How is Cnn scaffold assembly regulated so that it only occurs during mitosis? Polo/Plk1 is a key regulator of PCM assembly in many systems and it is activated in human cells during the G2/M transition. In flies, knocking down Polo in cultured fly cells abolishes Cnn phosphorylation and strongly perturbs Cnn's centrosomal localization. This study shows that recombinant human Plk1 can phosphorylate the PReM domain of Cnn in vitro and that at least six of the putative phosphorylation sites within the PReM domain conform to a Polo/Plk1 recognition motif. Moreover, abolishing these putative phosphorylation sites prevents Cnn phosphorylation in vitro and Cnn scaffold formation in vivo, whereas mutating these sites to phosphomimicking residues promotes multimerization in vitro and spontaneous scaffold formation in vivo. Thus, it seems likely that Polo is activated during mitosis in fly cells and directly phosphorylates Cnn to initiate Cnn scaffold assembly, although the possibility cannot be excluded that Polo activates an unknown kinase that then phosphorylates Cnn (Conduit, 2014).

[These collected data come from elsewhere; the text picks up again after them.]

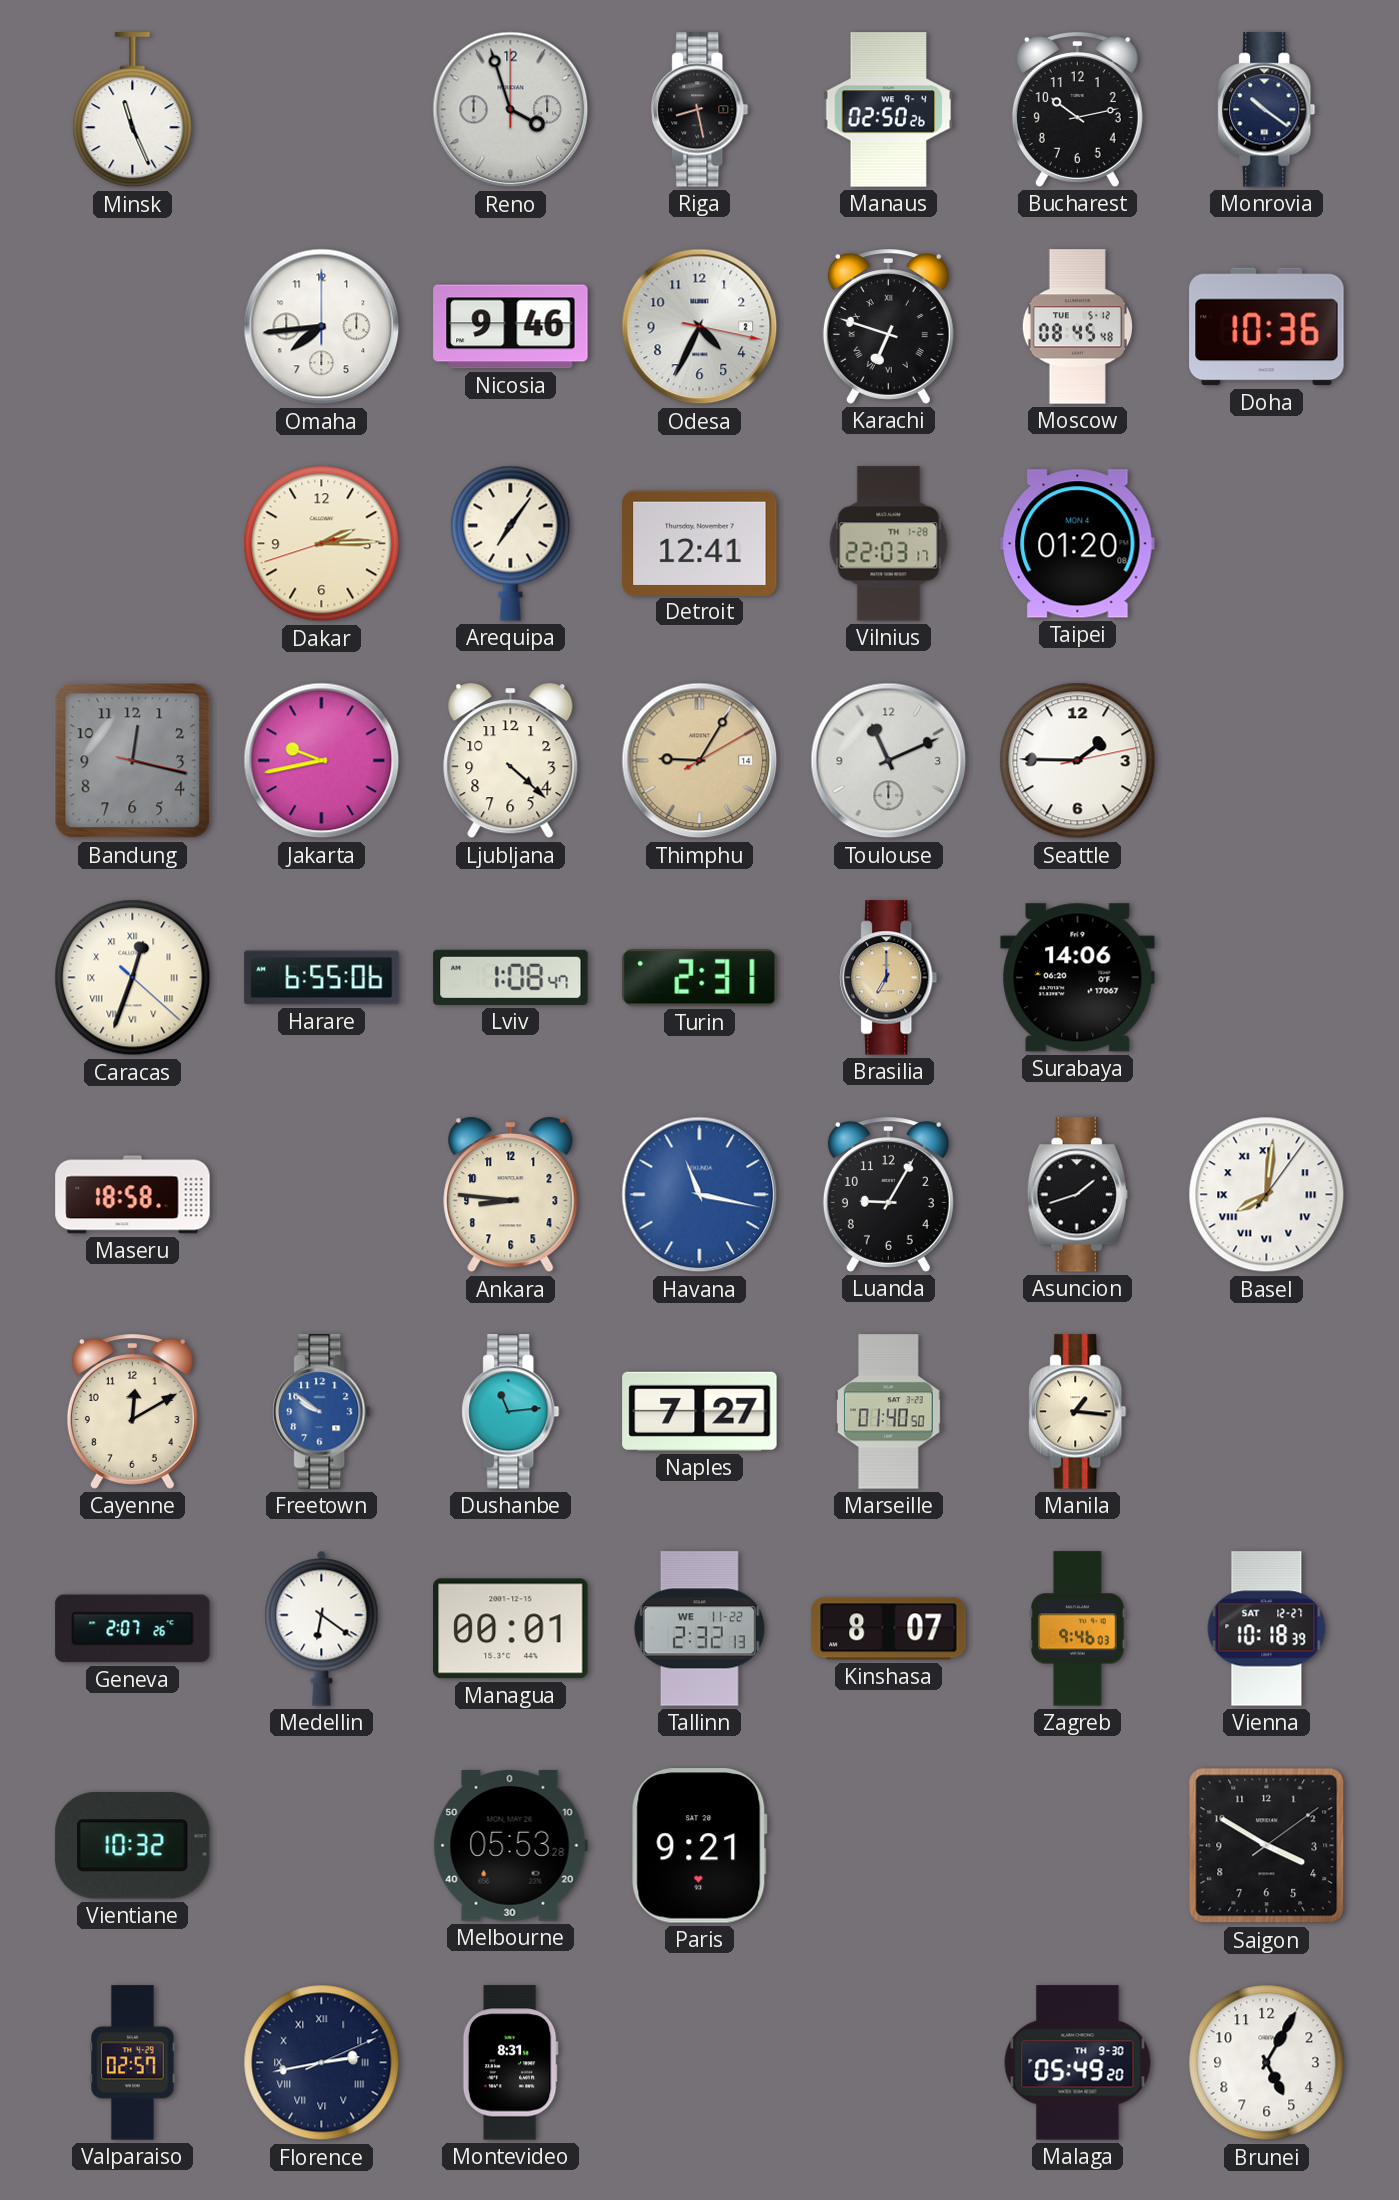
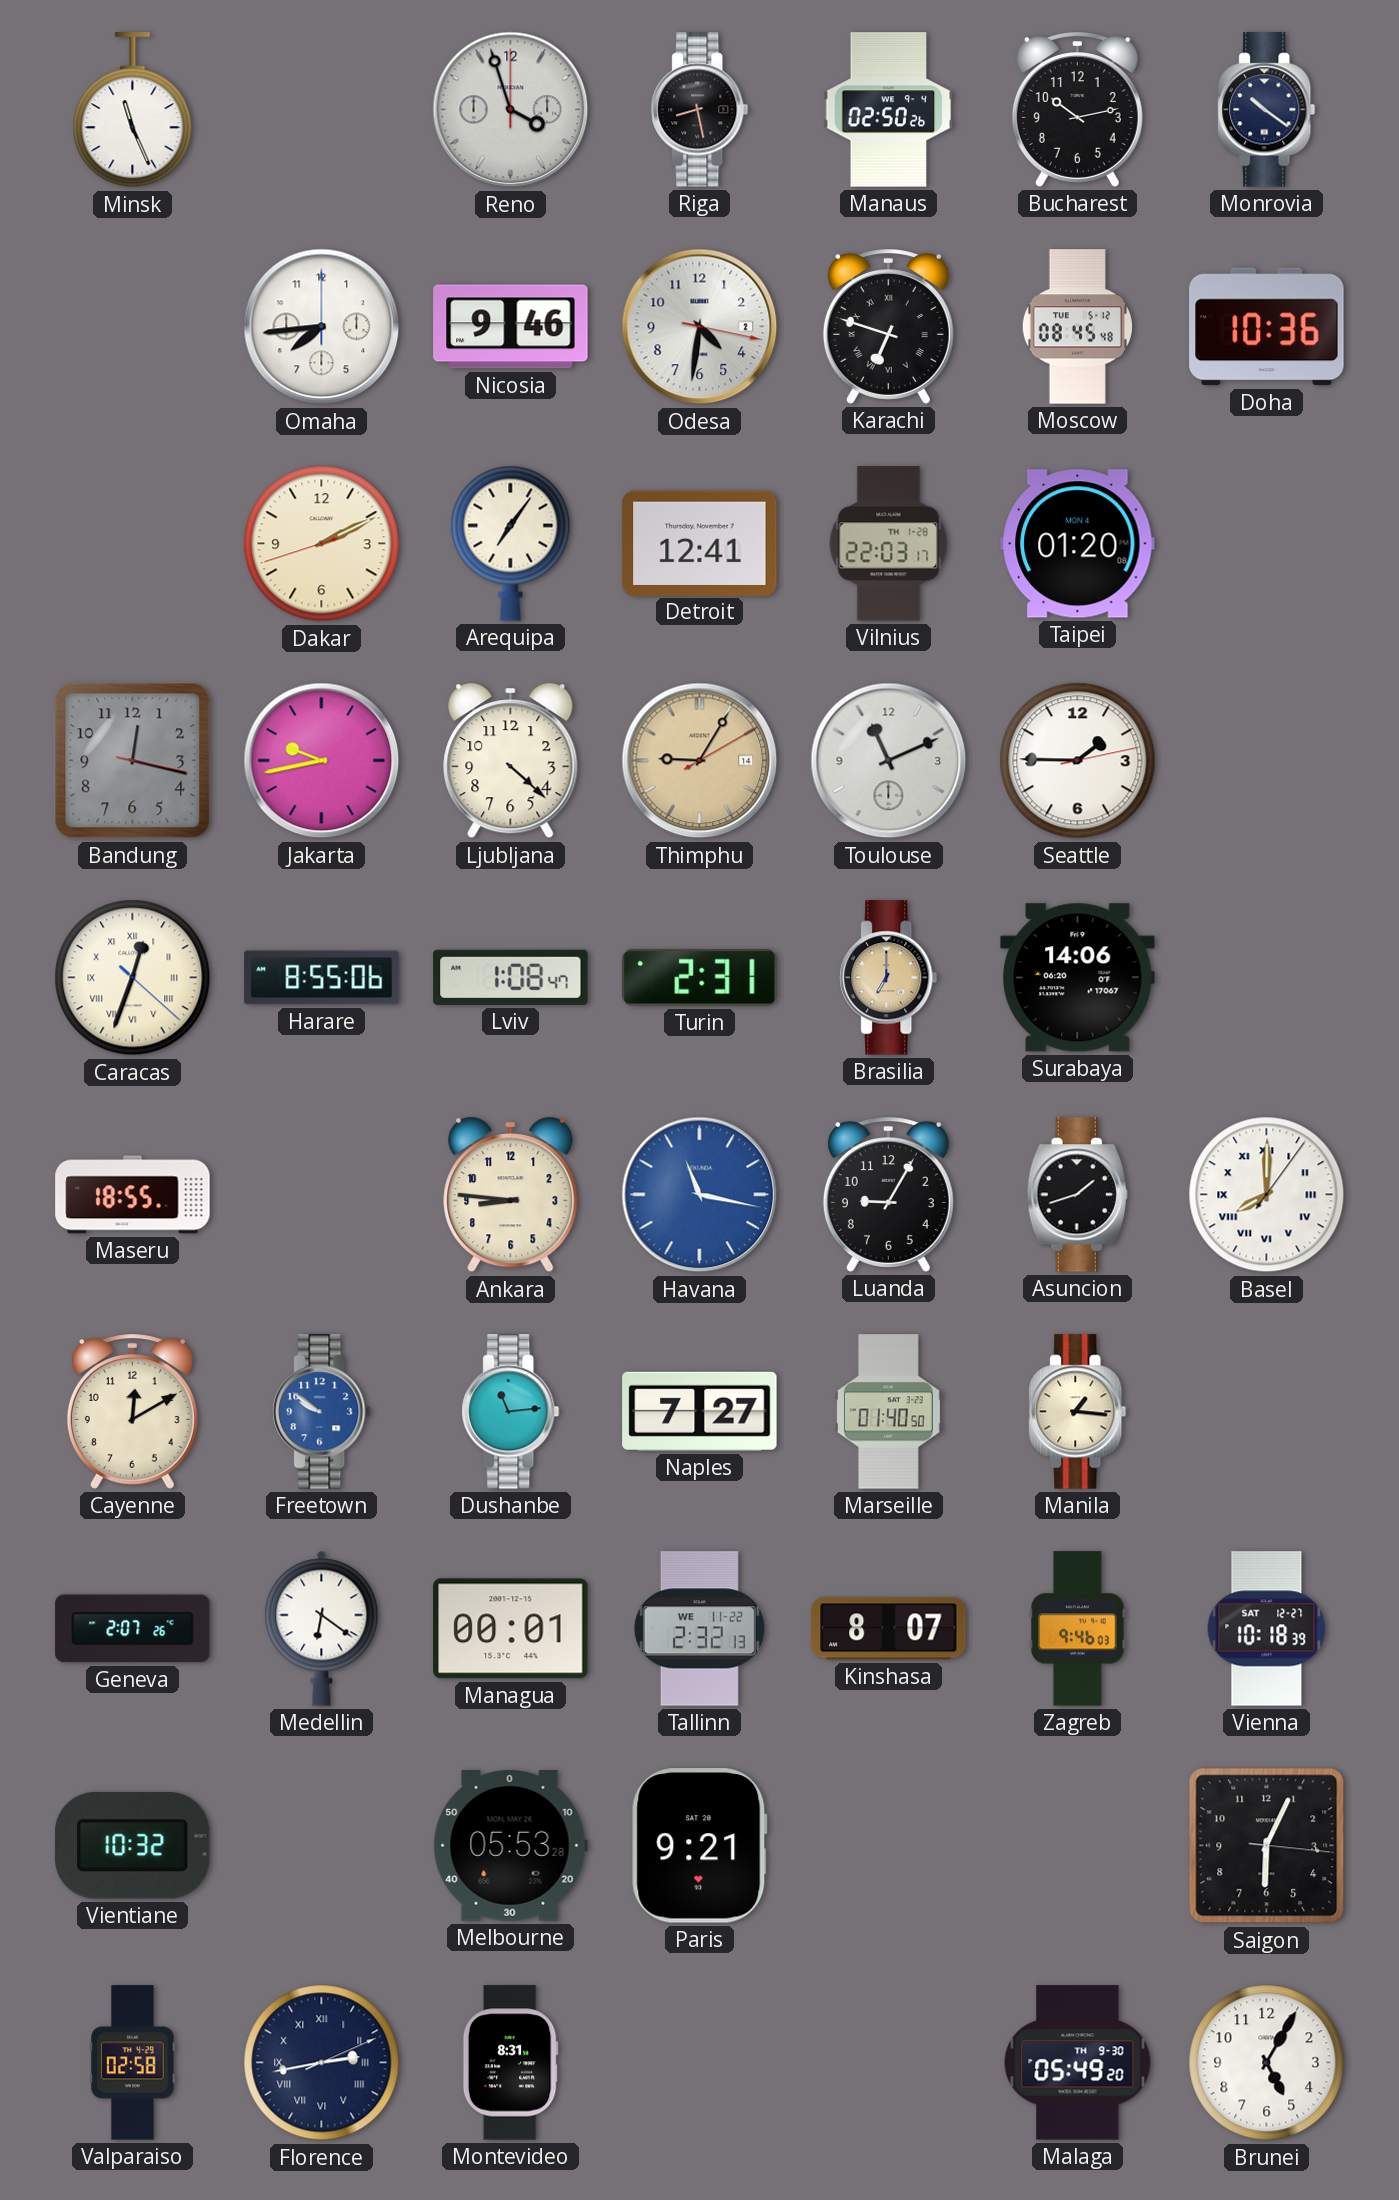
Odesa: 4:34 -> 4:31
Dakar: 2:14 -> 2:10
Harare: 6:55 -> 8:55
Maseru: 18:58 -> 18:55
Basel: 8:01 -> 8:00
Saigon: 3:50 -> 6:04
Valparaiso: 02:57 -> 02:58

How is Cnn scaffold assembly regulated so that it only occurs around the centrioles? The data strongly indicate that Cnn is normally phosphorylated exclusively at centrosomes, and Polo is highly concentrated at centrioles throughout the cell cycle. While it remains formally possible that Cnn is phosphorylated in the cytosol and phosphorylated Cnn is then rapidly sequestered at centrosomes, this is thought unlikely for two reasons: (1) phosphomimetic Cnn is not rapidly transported to centrosomes, but rather spontaneously assembles into scaffolds in the cytoplasm, and (2) in mitotic extracts of brain cells that lack centrosomes, phosphorylated Cnn cannot be detected. It is interesting that the phosphorylation of at least six of the ten conserved Ser/Thr residues within thePReMdomain appears to be required for efficient scaffold assembly. The potential advantages of regulation by multisite phosphorylation in allowing switch-like transitions are well documented. Thus, it seems likely that the requirement for multisite phosphorylation helps ensure that Cnn normally only efficiently forms a scaffold around the centrioles, where there is a high concentration of both the kinase and its substrate. Cnn is a large protein that contains several predicted coiledcoil regions, supporting the idea that it can act as a molecular scaffold onto which other PCM proteins can assemble. Proteins related to Cnn have been identified in species ranging from yeasts to humans, and many of these proteins have been implicated in centrosome or MT organizing center assembly; they are also usually large proteins with several predicted coiled-coil domains, and some family members have been shown to interact directly with several other PCM components, including the γlTuRC, Aurora A, and Pericentrin. Althoug no obvious PReM domain has been identified in vertebrate Cnn family members, many of these proteins have regions that might fulfill the minimal requirements for a PReMlike domain - a potential coiled-coil interaction domain, and a region containing multiple potential phosphorylation sites. It is therefore suspected that Cnn-like proteins will contribute to PCM scaffold formation in many systems (Conduit, 2014).